DATA TO PROCESS Block Start

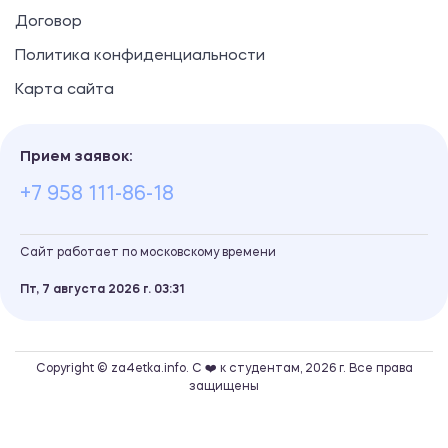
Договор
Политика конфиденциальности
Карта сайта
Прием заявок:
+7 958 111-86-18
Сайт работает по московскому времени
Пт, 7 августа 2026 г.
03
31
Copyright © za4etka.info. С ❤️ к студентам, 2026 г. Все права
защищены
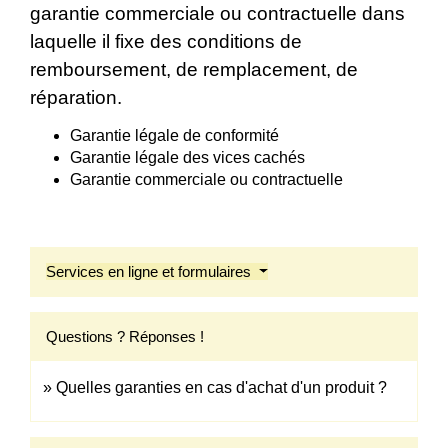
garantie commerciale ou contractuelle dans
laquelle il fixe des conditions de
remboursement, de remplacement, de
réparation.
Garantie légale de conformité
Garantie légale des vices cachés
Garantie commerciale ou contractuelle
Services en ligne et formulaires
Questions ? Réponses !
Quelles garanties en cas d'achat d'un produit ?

DATA TO PROCESS Block End
DATA TO PROCESS Block Start

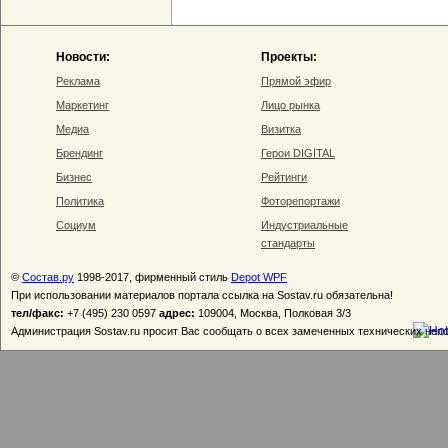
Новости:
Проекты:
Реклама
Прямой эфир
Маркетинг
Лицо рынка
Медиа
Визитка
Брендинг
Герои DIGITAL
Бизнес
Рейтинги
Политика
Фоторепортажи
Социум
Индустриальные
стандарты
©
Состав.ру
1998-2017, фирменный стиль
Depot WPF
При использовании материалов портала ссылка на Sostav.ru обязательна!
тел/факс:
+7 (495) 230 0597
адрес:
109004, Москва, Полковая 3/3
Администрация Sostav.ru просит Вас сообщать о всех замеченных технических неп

DATA TO PROCESS Block End

WHAT YOU NEED TO DO: List every line from the entries above in which "commerciale" appears.

YOUR SOLUTION:
garantie commerciale ou contractuelle dans
Garantie commerciale ou contractuelle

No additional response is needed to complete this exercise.